FOR the past three years, Pune-based IT professional Sathya Natarajan has participated in various cleanliness drives carried out by a volunteer group. For a long time, he wanted to do something for the historical Mastani Lake, which, he says, was in a sad state, filled with plastic waste and other garbage. With World Environment Day approaching, he decided against waiting any further and contacted other like-minded people to join him in cleaning the river which he planned to do on June 2. However, given that it was a working day for all of them, Natarajan set out to clean the lake single-handedly. He worked non-stop for at least four hours and removed as much as 100 kg of plastic waste from the lake.
“I stay in Phursungi. The cleanliness drives in which I have participated till now were carried out in other parts of the city and not in the area where I stay. With the World Environment Day around the corner, I thought why not do something near my area and start with the Mastani Lake,” said 43-year-old Natarajan, who reached the Lake on his motorbike at 9 in the morning on Friday and worked till 1 pm. In the span of four hours, he says, he could clean half of the 20-acre lake.
Surrounded by hills, the lake, also known as Mastani Talav, is situated on the way to Saswad from Pune and can be seen from the Dive Ghat.
According to historians, the lake was built by Peshwa Bajirao to address the water shortage in the village Wadaki, and hence it was earlier known as Wadaki Talav.
Given that the Lake was closer to Pune, Bajirao and Mastani would reportedly visit it often and indulge in boating. Some historians also say that Mastani would travel from Mastani Mahal to the lake everyday for taking a bath.
Though the lake’s construction was started by Bajirao, it was completed in the reign of Peshwa Nanasaheb, after Bajirao’s death.

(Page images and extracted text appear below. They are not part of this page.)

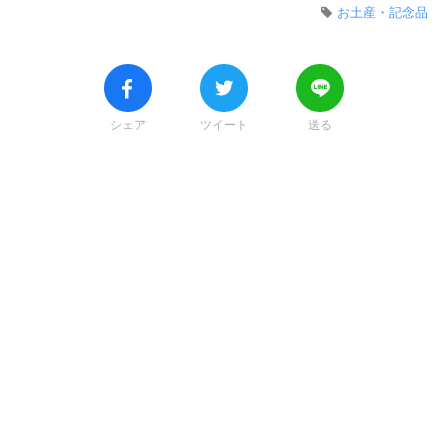
お土産・記念品
シェア
ツイート
送る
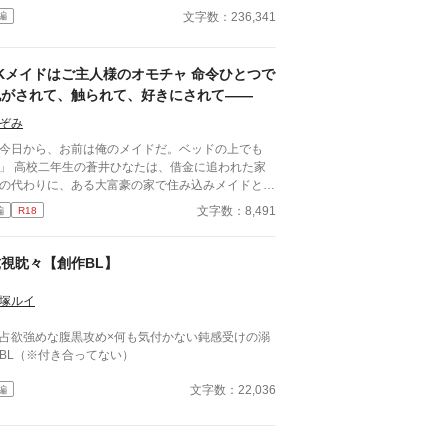
にとって最高の生贄の候補に他ならなかった 至高
文字数：236,341
編
筋肉を持つ、精神を削られ意志をなくした青年を太
の神に捧げるため、“水”、“風”、“土”の信奉者達が暗
くし筋肉の操り人形と化した“デク”
JKメイドはご主人様のオモチャ 命令ひとつで
師 山奥の男子校で繰り広げられるダークフ
ンタジー
脱がされて、触られて、好きにされて――
ぞみ
今日から、お前は俺のメイドだ。ベッドの上でも
ひなたは、借金に追われた家
の代わりに、ある大富豪の家で住み込みメイドとし
働くことに。 そこは、まるでおとぎ話に出てきそ
文字数：8,491
編
R18
な大きな洋館。 でも、そこで待っていたのは、同
高校に通うちょっと有名な男の子――完璧だけど性
が超ドSな御曹司、天城 蓮だった。 昼間は生徒会
虎視眈々【創作BL】
、夜は…ご主人様？ しかも、彼の命令はちょっと
ゃない。 「掃除だけじゃダメだろ？ ご主人
塚ルイ
の癒しも、メイドの大事な仕事だろ？」 手を握ら
るたび、耳元で囁かれるたび、心臓がバクバクす
占欲強めな腹黒攻め×何も気付かない鈍感受けの溺
。 なのに、ひなたの体はどんどん反応してしまっ
BL（※付き合ってない）
…。 怒ったり照れたりしながらも、次第に蓮に惹
れていくひなた。 だけど、彼にはまだ知られてい
文字数：22,036
編
秘密があって―― 「…ほんとは、ずっと前か
」 ただのメイドなんかじゃ終わりたくな
。 恋と欲望が交差する、ちょっぴり危険な主従ラ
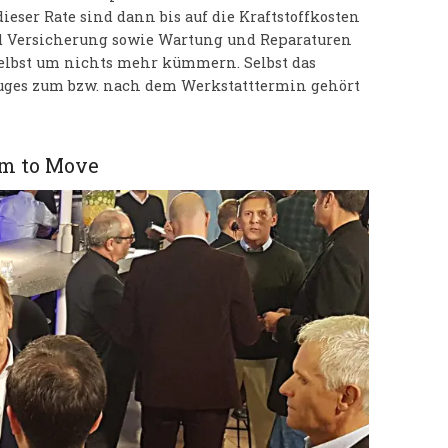
ieser Rate sind dann bis auf die Kraftstoffkosten
nd Versicherung sowie Wartung und Reparaturen
selbst um nichts mehr kümmern. Selbst das
uges zum bzw. nach dem Werkstatttermin gehört
om to Move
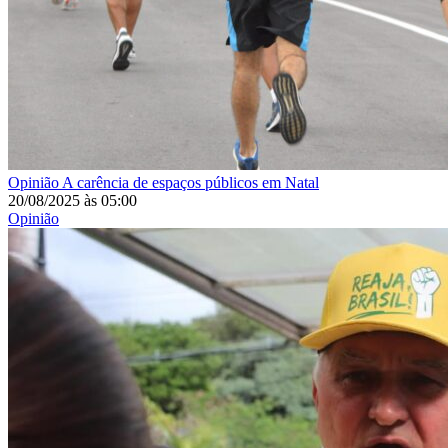
Opinião
A carência de espaços públicos em Natal
20/08/2025
às
05:00
Opinião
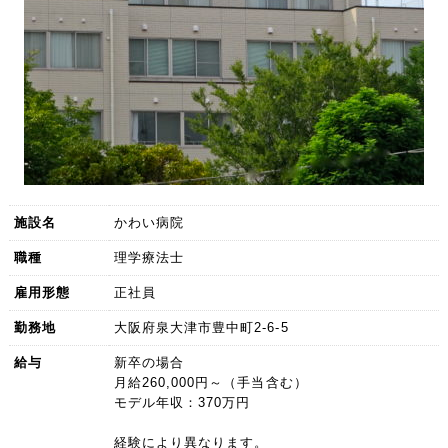
施設名
かわい病院
職種
理学療法士
雇用形態
正社員
勤務地
大阪府泉大津市豊中町2-6-5
給与
新卒の場合
月給260,000円～（手当含む）
モデル年収：370万円
経験により異なります。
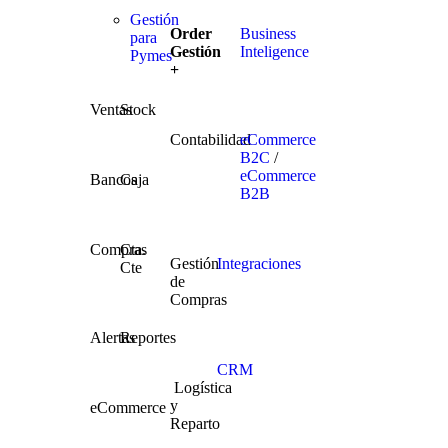
Gestión
Order
Business
para
Gestión
Inteligence
Pymes
+
Ventas
Stock
Contabilidad
eCommerce
B2C
/
eCommerce
Bancos
Caja
B2B
Compras
Cta.
Gestión
Integraciones
Cte
de
Compras
Alertas
Reportes
CRM
Logística
y
eCommerce
Reparto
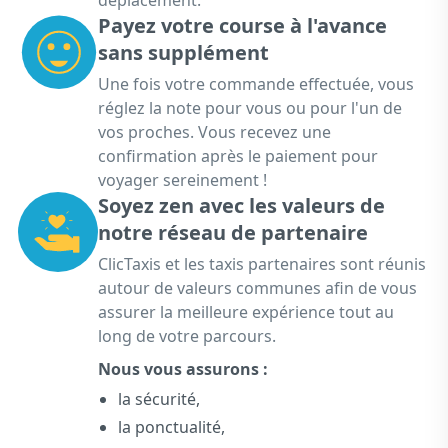
déplacement.
Payez votre course à l'avance
sans supplément
Une fois votre commande effectuée, vous
réglez la note pour vous ou pour l'un de
vos proches. Vous recevez une
confirmation après le paiement pour
voyager sereinement !
Soyez zen avec les valeurs de
notre réseau de partenaire
ClicTaxis et les taxis partenaires sont réunis
autour de valeurs communes afin de vous
assurer la meilleure expérience tout au
long de votre parcours.
Nous vous assurons :
la sécurité,
la ponctualité,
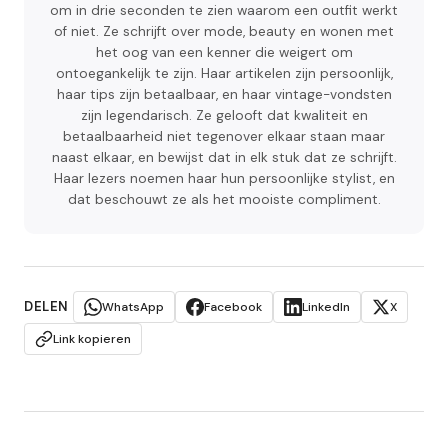
om in drie seconden te zien waarom een outfit werkt
of niet. Ze schrijft over mode, beauty en wonen met
het oog van een kenner die weigert om
ontoegankelijk te zijn. Haar artikelen zijn persoonlijk,
haar tips zijn betaalbaar, en haar vintage-vondsten
zijn legendarisch. Ze gelooft dat kwaliteit en
betaalbaarheid niet tegenover elkaar staan maar
naast elkaar, en bewijst dat in elk stuk dat ze schrijft.
Haar lezers noemen haar hun persoonlijke stylist, en
dat beschouwt ze als het mooiste compliment.
DELEN
WhatsApp
Facebook
LinkedIn
X
Link kopieren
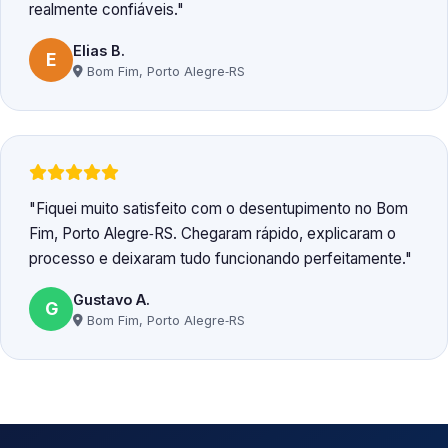
realmente confiáveis.
Elias B.
E
Bom Fim, Porto Alegre‑RS
Fiquei muito satisfeito com o desentupimento no Bom
Fim, Porto Alegre‑RS. Chegaram rápido, explicaram o
processo e deixaram tudo funcionando perfeitamente.
Gustavo A.
G
Bom Fim, Porto Alegre‑RS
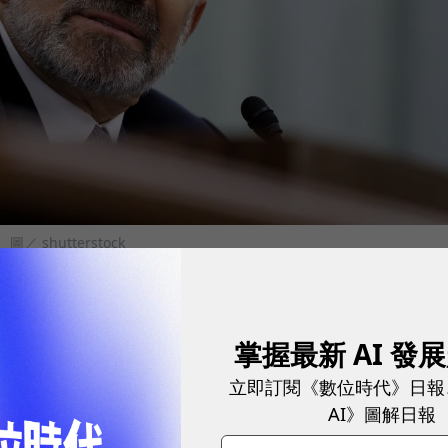
。
圖／ shutterstock
再興建3座晶圓廠，連同原本規劃的3座晶圓廠，總共
掌握最新 AI 發
估約18萬片左右。
立即訂閱《數位時代》日報
進封裝廠，以及一個約1000人的研發中心，此中心主
AI》圖解日報
工程問題。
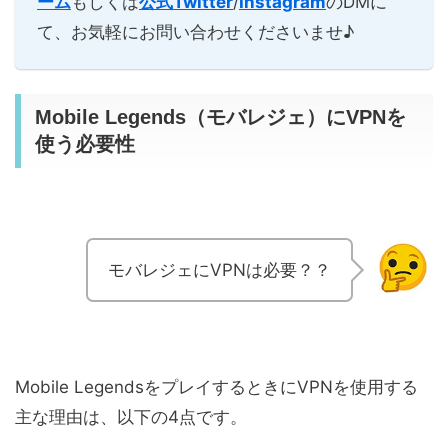
ーム
もしくは
公式Twitter
/
Instagram
のDMに
て、お気軽にお問い合わせくださいませ♪
Mobile Legends（モバレジェ）にVPNを
使う必要性
モバレジェにVPNは必要？？
Mobile LegendsをプレイするときにVPNを使用する
主な理由は、以下の4点です。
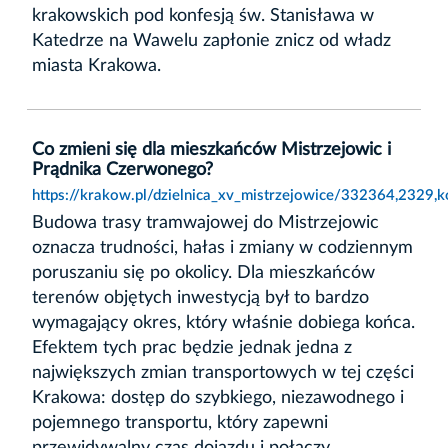
krakowskich pod konfesją św. Stanisława w
Katedrze na Wawelu zapłonie znicz od władz
miasta Krakowa.
Co zmieni się dla mieszkańców Mistrzejowic i
Prądnika Czerwonego?
https://krakow.pl/dzielnica_xv_mistrzejowice/332364,2329,
Budowa trasy tramwajowej do Mistrzejowic
oznacza trudności, hałas i zmiany w codziennym
poruszaniu się po okolicy. Dla mieszkańców
terenów objętych inwestycją był to bardzo
wymagający okres, który właśnie dobiega końca.
Efektem tych prac będzie jednak jedna z
największych zmian transportowych w tej części
Krakowa: dostęp do szybkiego, niezawodnego i
pojemnego transportu, który zapewni
przewidywalny czas dojazdu i połączy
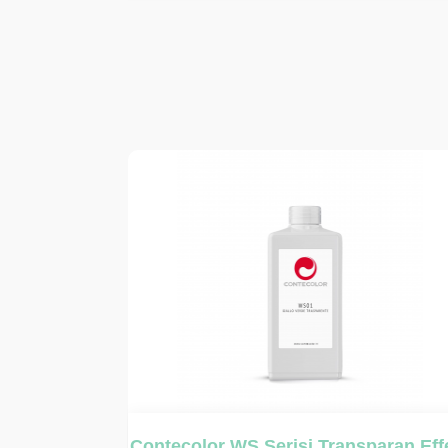
aran Effect
Caldart Concentrati 50100 Serisi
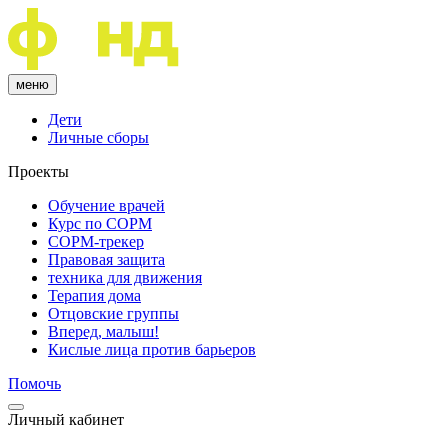
меню
Дети
Личные сборы
Проекты
Обучение врачей
Курс по COPM
COPM-трекер
Правовая защита
техника для движения
Терапия дома
Отцовские группы
Вперед, малыш!
Кислые лица против барьеров
Помочь
Личный кабинет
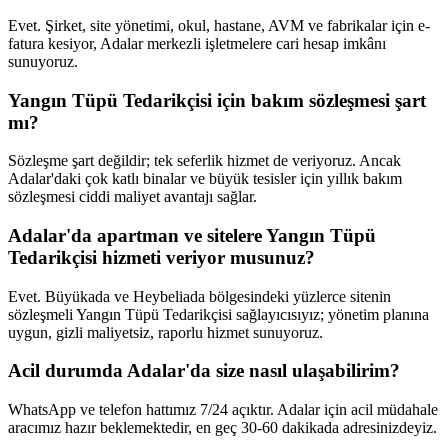
Evet. Şirket, site yönetimi, okul, hastane, AVM ve fabrikalar için e-
fatura kesiyor, Adalar merkezli işletmelere cari hesap imkânı
sunuyoruz.
Yangın Tüpü Tedarikçisi için bakım sözleşmesi şart
mı?
Sözleşme şart değildir; tek seferlik hizmet de veriyoruz. Ancak
Adalar'daki çok katlı binalar ve büyük tesisler için yıllık bakım
sözleşmesi ciddi maliyet avantajı sağlar.
Adalar'da apartman ve sitelere Yangın Tüpü
Tedarikçisi hizmeti veriyor musunuz?
Evet. Büyükada ve Heybeliada bölgesindeki yüzlerce sitenin
sözleşmeli Yangın Tüpü Tedarikçisi sağlayıcısıyız; yönetim planına
uygun, gizli maliyetsiz, raporlu hizmet sunuyoruz.
Acil durumda Adalar'da size nasıl ulaşabilirim?
WhatsApp ve telefon hattımız 7/24 açıktır. Adalar için acil müdahale
aracımız hazır beklemektedir, en geç 30-60 dakikada adresinizdeyiz.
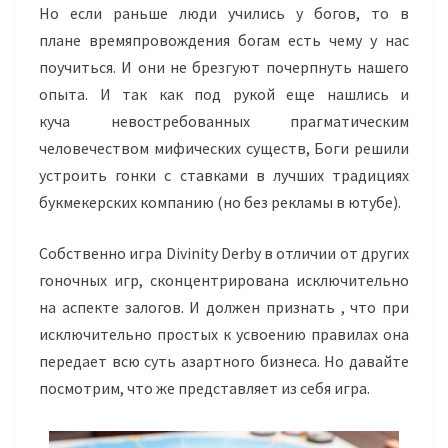
Но если раньше люди учились у богов, то в
плане времяпровождения богам есть чему у нас
поучиться. И они не брезгуют почерпнуть нашего
опыта. И так как под рукой еще нашлись и
куча невостребованных прагматическим
человечеством мифических существ, Боги решили
устроить гонки с ставками в лучших традициях
букмекерских компанию (но без рекламы в ютубе).
Собственно игра
Divinity
Derby
в отличии от других
гоночных игр, сконцентрирована исключительно
на аспекте залогов. И должен признать , что при
исключительно простых к усвоению правилах она
передает всю суть азартного бизнеса. Но давайте
посмотрим, что же представляет из себя игра.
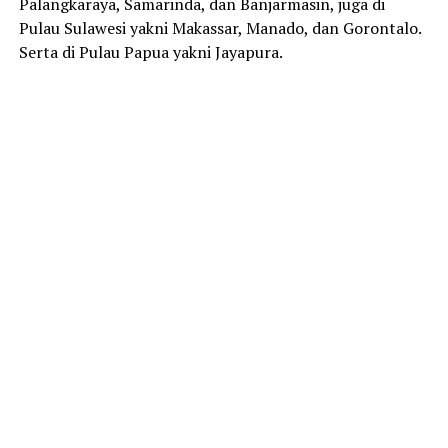
Palangkaraya, Samarinda, dan Banjarmasin, juga di
Pulau Sulawesi yakni Makassar, Manado, dan Gorontalo.
Serta di Pulau Papua yakni Jayapura.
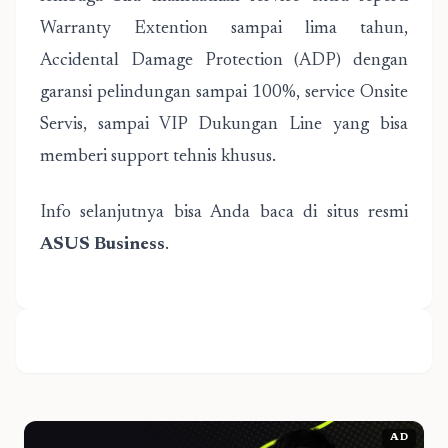
Warranty Extention sampai lima tahun,
Accidental Damage Protection (ADP) dengan
garansi pelindungan sampai 100%, service Onsite
Servis, sampai VIP Dukungan Line yang bisa
memberi support tehnis khusus.
Info selanjutnya bisa Anda baca di situs resmi
ASUS Business
.
AD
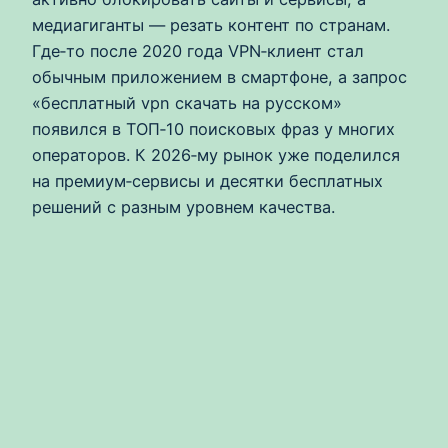
медиагиганты — резать контент по странам.
Где‑то после 2020 года VPN‑клиент стал
обычным приложением в смартфоне, а запрос
«бесплатный vpn скачать на русском»
появился в ТОП‑10 поисковых фраз у многих
операторов. К 2026‑му рынок уже поделился
на премиум‑сервисы и десятки бесплатных
решений с разным уровнем качества.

“The reason I could take out time during the day for this cause is that I work the night shifts. However, to clean the rest of the lake I need more people. I am planning to rope in some people and conduct a cleanliness drive again on Monday,” says Natarajan, adding that he had placed the plastic sacks on different sides of the lake, which he cleaned one after the other. At the end of four hours, he collected at least seven sacks of plastic waste, which mainly consisted of plastic bottles and jars in addition to polythene bags. Natarajan plans to give the
100-odd kg collected plastic waste to Rudra Environmental Solutions, which has a recycling plant that uses thermo-catalytic de-polymerization technology to convert waste plastic to fuel.
Natarajan says he did not find cleaning the lake by himself very challenging.
“Thanks to the cleanliness drives I’m involved with, I am capable of cleaning any place. The only challenging part was that I had no one to talk to and crack jokes in-between the work.”